Error: “during the campaign” should be “during the current campaign”
It’s super tricky to figure out that something is beyond your level. Part of it is that you don’t want to metagame more knowledge than you should have. Another is that unless the DM very explicitly tells you that “Hey, you’re going to DIE if you do that”, the party will see it as a challenge that they’re supposed to be able to take on and won’t realize that they’re in over their heads until half the party is dead. A great example of this is the Iron Shepards ambush in Critical Role. The Mighty Nein came up with a pretty terrible plan against a formidable enemy that they weren’t ready to face and were nearly wiped.
I haven’t got to that bit yet, but I know Mercer doesn’t go in for table talk.

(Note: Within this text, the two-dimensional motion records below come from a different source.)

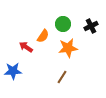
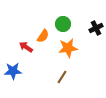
black cross: moved 5 px right, 2 px down
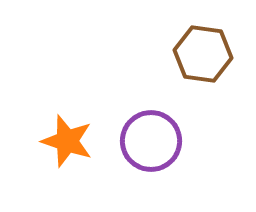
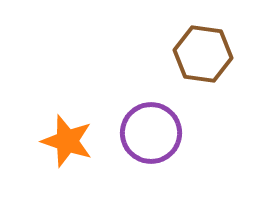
purple circle: moved 8 px up
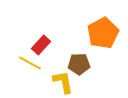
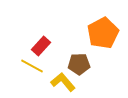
red rectangle: moved 1 px down
yellow line: moved 2 px right, 3 px down
yellow L-shape: rotated 30 degrees counterclockwise
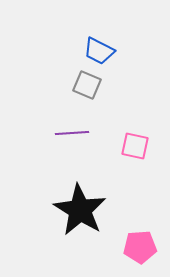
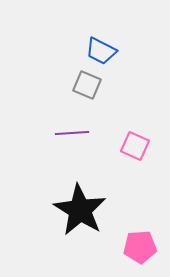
blue trapezoid: moved 2 px right
pink square: rotated 12 degrees clockwise
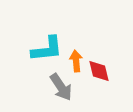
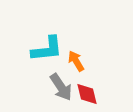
orange arrow: rotated 25 degrees counterclockwise
red diamond: moved 12 px left, 23 px down
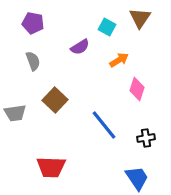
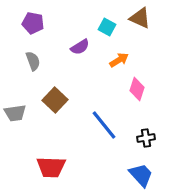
brown triangle: rotated 40 degrees counterclockwise
blue trapezoid: moved 4 px right, 3 px up; rotated 8 degrees counterclockwise
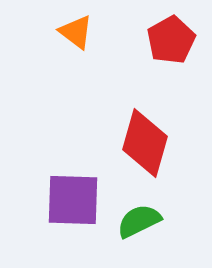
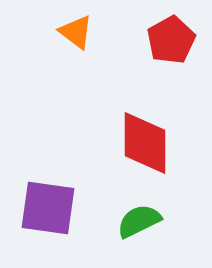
red diamond: rotated 16 degrees counterclockwise
purple square: moved 25 px left, 8 px down; rotated 6 degrees clockwise
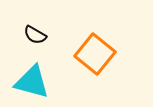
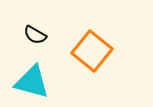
orange square: moved 3 px left, 3 px up
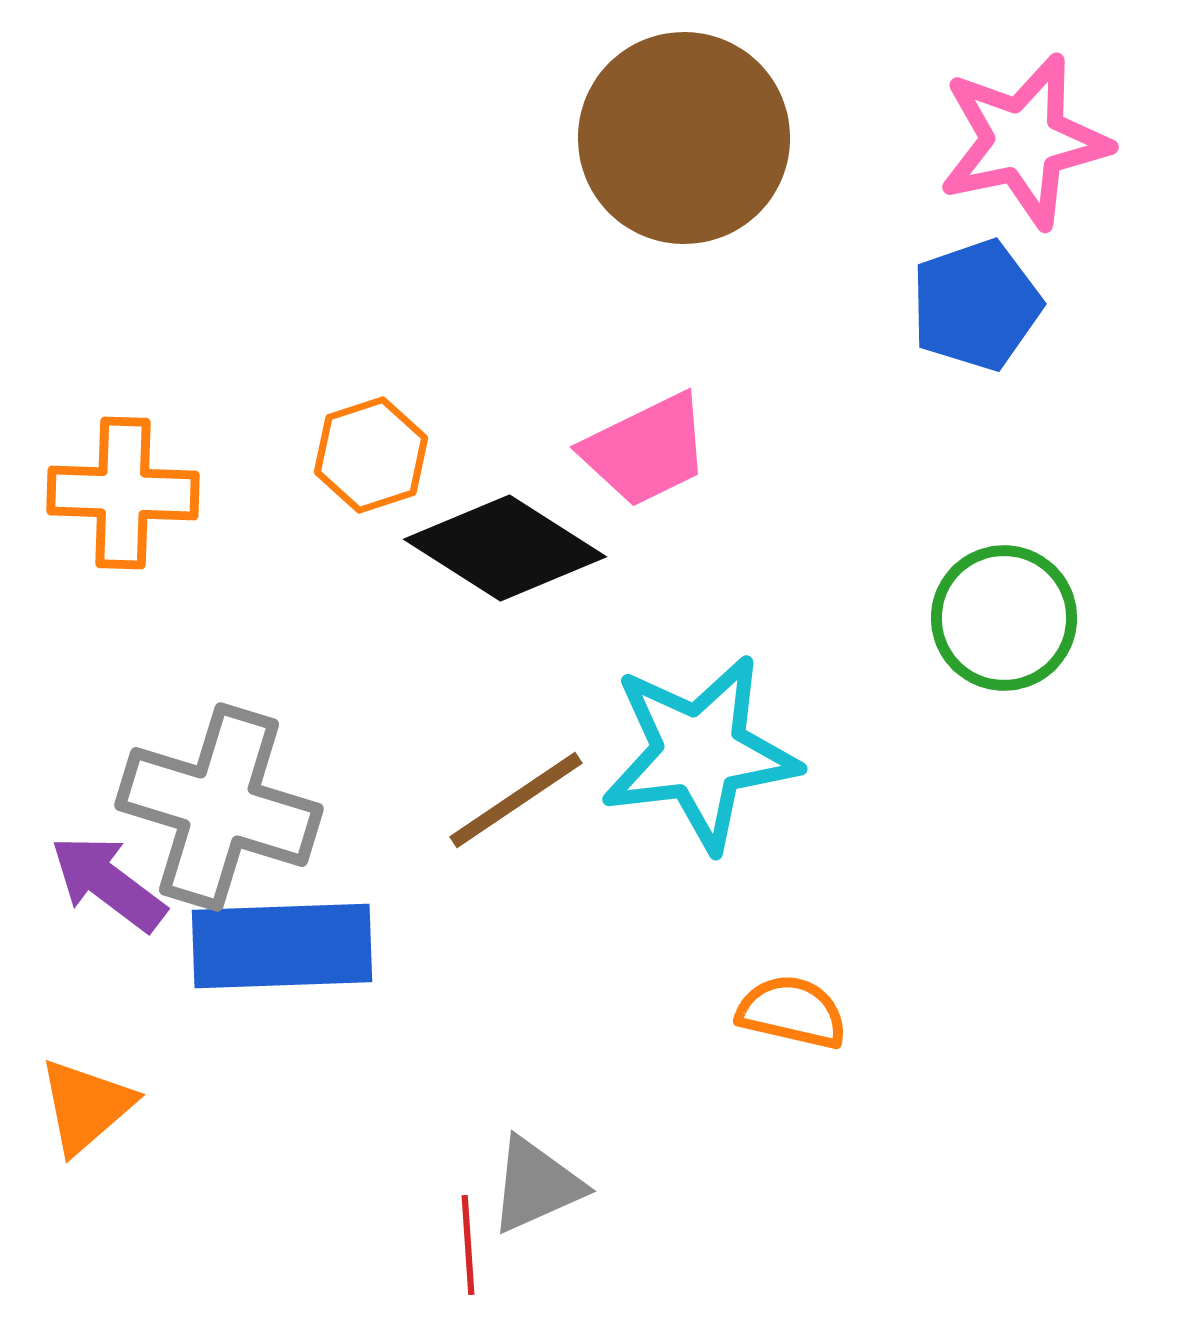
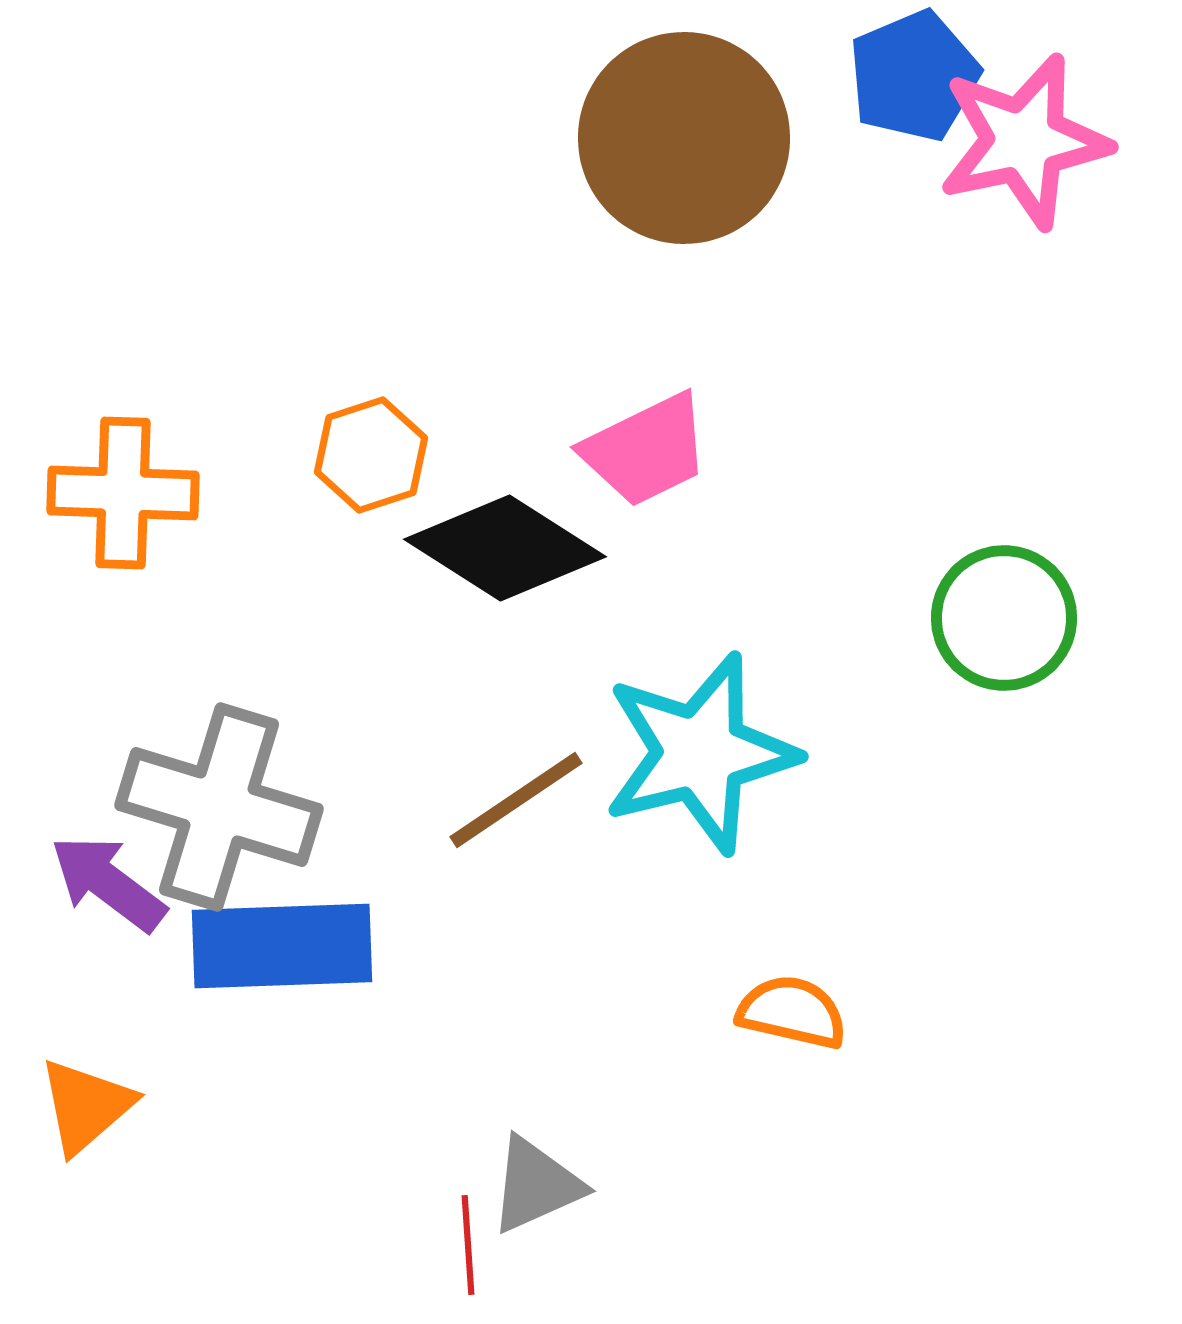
blue pentagon: moved 62 px left, 229 px up; rotated 4 degrees counterclockwise
cyan star: rotated 7 degrees counterclockwise
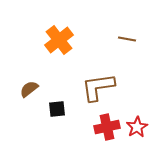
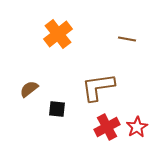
orange cross: moved 1 px left, 6 px up
black square: rotated 12 degrees clockwise
red cross: rotated 15 degrees counterclockwise
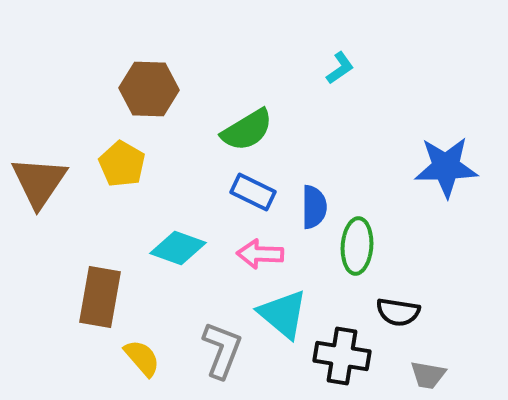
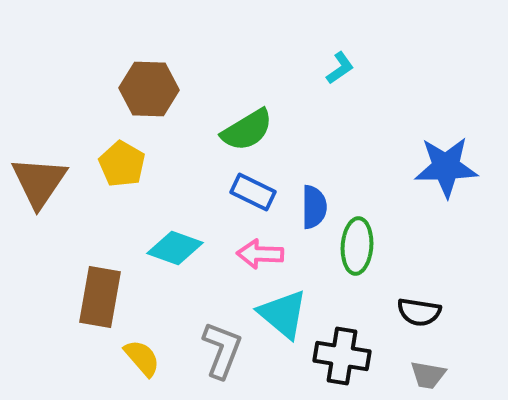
cyan diamond: moved 3 px left
black semicircle: moved 21 px right
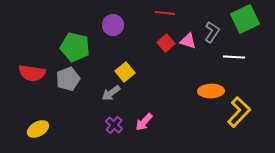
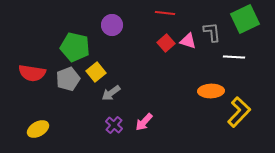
purple circle: moved 1 px left
gray L-shape: rotated 40 degrees counterclockwise
yellow square: moved 29 px left
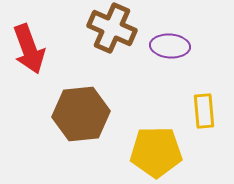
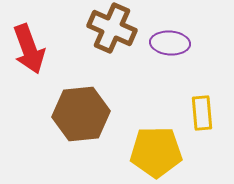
purple ellipse: moved 3 px up
yellow rectangle: moved 2 px left, 2 px down
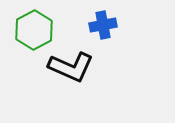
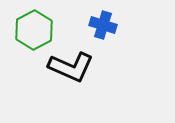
blue cross: rotated 28 degrees clockwise
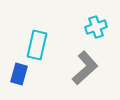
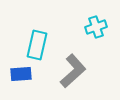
gray L-shape: moved 12 px left, 3 px down
blue rectangle: moved 2 px right; rotated 70 degrees clockwise
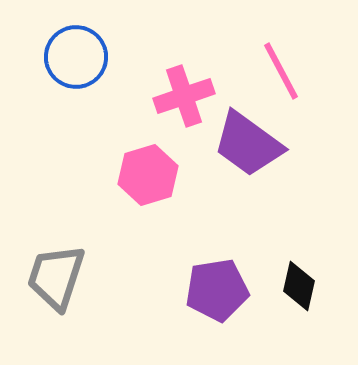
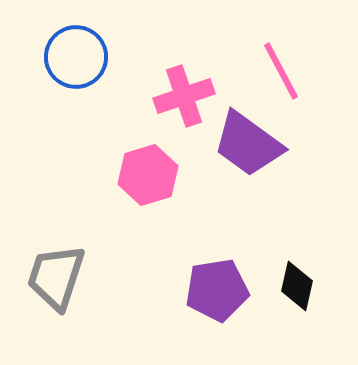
black diamond: moved 2 px left
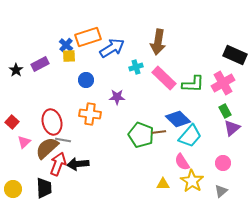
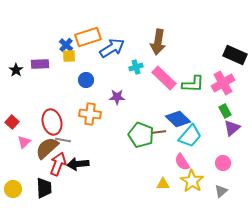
purple rectangle: rotated 24 degrees clockwise
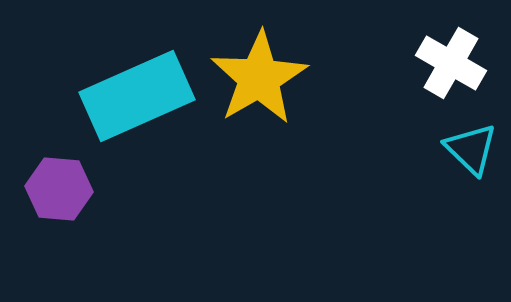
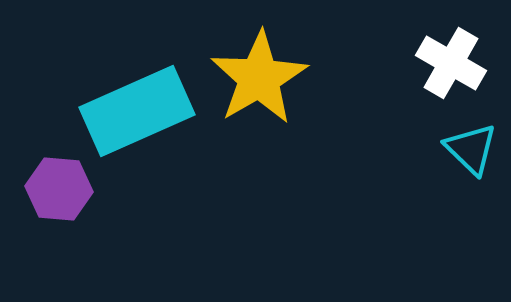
cyan rectangle: moved 15 px down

Did he do anything to hint at the mismatch, or did he just sit back and watch it happen?
My group sometimes uses weird custom random encounters while traveling. One encounter was a bunch of gnomish mad scientists looking for volunteers for vague magical experiments. Galaxy-Brain, the group idiot, asked if the experiments would make him stronger; they said sure. My character, being the responsible party leader, was planning to go along with to make sure nothing bad happened to him or the other character he talked into it.
Thankfully, someone found a successful way to question the gnomes’ trustworthiness, since the DM didn’t have any plans beyond “if one goes with, he’s never seen again”. Two plus a chaperone would have broken his encounter entry.
The DM that took my Arcane Tricksters Arm suffered this problem constantly. On one hand, his world was very vibrant and had a huge mythos underpinning it all, but on the other hand, there wasn’t much place that WASN’T the freaking forest of doom. In an effort to keep us from bullying and/or picking on rando NPCs, every person and his brother was 4 character levels higher than any of us, and we were constantly getting sent on quests where it was like “if this is so important, why are you sending us to handle this instead of dealing with it yourself?”
Looking back, it seems more and more likely that the real issue was that the DM hadn’t really left room for the players to actually PLAY in his story, he really just wanted to be able to show off his story, and that is not a fun time for players.
I think a good idea for giving players a good hint at whether an area is dangerous or not is by having clues as to who else has traversed the area safely before. Starting at “a well-protected civilian caravan every month” to “a contingent of the king’s knights a couple of times a year” to “a famous wizard and his cadre of extradimensional allies every decade or so” to “I think a legendary hero did it a thousand years ago or something.”
That way, players have a measure for how likely they can make it through said area and come back alive.